The overall availability of credit to the corporate sector increased significantly in the fourth quarter of 2013, according to lenders, and a further increase was expected in the first quarter of 2014," the Bank said.
"Lenders reported that the availability of credit had increased for small businesses and large private non-financial corporations."
The bank also disclosed that general credit availability for business and consumers had improved during 2013, and cited the large number of large loan to value mortgages distributed as clear evidence that the criteria to attain credit had loosened in recent times.
Higher levels of credit distribution are expected during the current year, though the bank said that the number of applications from small businesses had not improved in recent times.

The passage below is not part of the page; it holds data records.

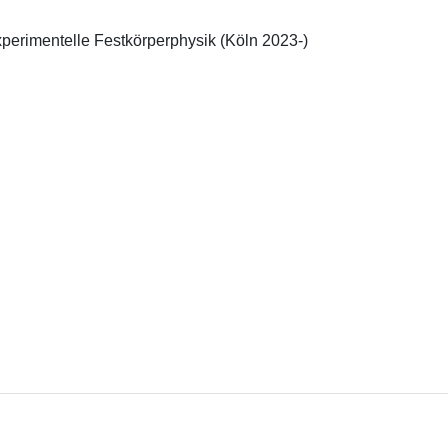
experimentelle Festkörperphysik (Köln 2023-)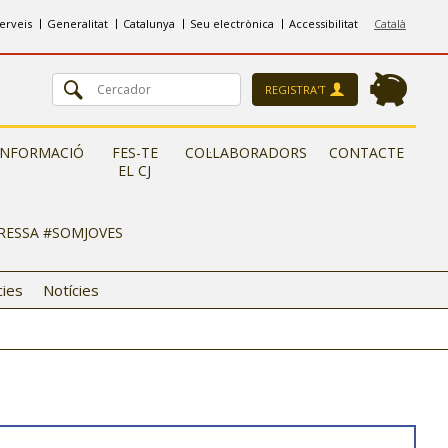
erveis
Generalitat
Catalunya
Seu electrònica
Accessibilitat
Català
REGISTRA'T
INFORMACIÓ
FES-TE
COL·LABORADORS
CONTACTE
EL CJ
ERESSA #SOMJOVES
cies
Notícies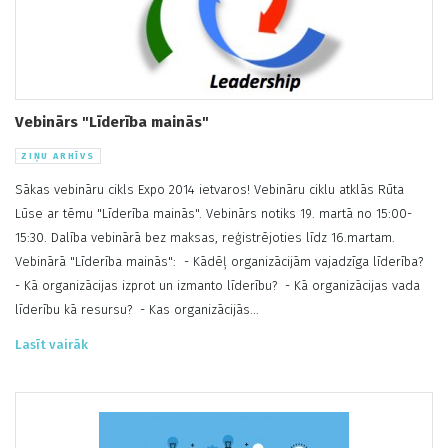
Vebinārs "Līderība mainās"
ZIŅU ARHĪVS
Sākas vebināru cikls Expo 2014 ietvaros! Vebināru ciklu atklās Rūta
Lūse ar tēmu "Līderība mainās". Vebinārs notiks 19. martā no 15:00-
15:30. Dalība vebinārā bez maksas, reģistrējoties līdz 16.martam.
Vebinārā "Līderība mainās": - Kādēļ organizācijām vajadzīga līderība?
- Kā organizācijas izprot un izmanto līderību? - Kā organizācijas vada
līderību kā resursu? - Kas organizācijās...
Lasīt vairāk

This is despite the fact that interest rates have remained at their historic low of 0.5% for almost five years now, and growing apprehension has emerged about the future direction of the countryís small business firms.
The bank added: "Spreads on corporate lending fell in the fourth quarter, with significant reductions reported for medium-sized companies and large private non-financial corporationís (PNFCs), and a slight reduction reported for small businesses.
Over the next three months, lenders expected spreads to tighten further for medium-sized companies and large PNFCs, and to be little changed for small businesses."
Lee Hopley, chief economist at EEF, the manufacturers' organisation, said: "Steady improvements in credit conditions are continuing and the Bank's survey brings further signs that finance providers are making more credit available and risk appetite is increasing. However, the issue of cost is still lingering for smaller businesses.
With a turnaround in investment on the cards for this year we will also need to see a real pick-up in net lending to businesses and fewer companies saying they have been discouraged from accessing external finance."
Howard Archer, economist at IHS Global Insight, said that whilst availability of credit was steadily improving, that it would still take some time for it to be matched by small business demand, but praised it as a step in the right direction.
"Indeed, latest data from the Bank of England shows that net lending to non-financial companies fell by £4.7bn in November. This was the sharpest drop since the series started in April 2011. Net lending had previously fallen by £1.1bn on October following a rare rise of £714m in September.
It can be argued that with credit now easier to acquire, that it is only a matter of time before small businesses begin capitalising on low interest rates, though many will likely proceed with caution due to the likelihood of interest rates rising sooner rather than later.
It is essential that small businesses begin to flourish again in the country, as a thriving sector would mean the creation of higher income jobs and a stronger economy as well. After such a flat 2013 for small businesses, it is hoped that 2014 holds a far more upward trajectory for their performance.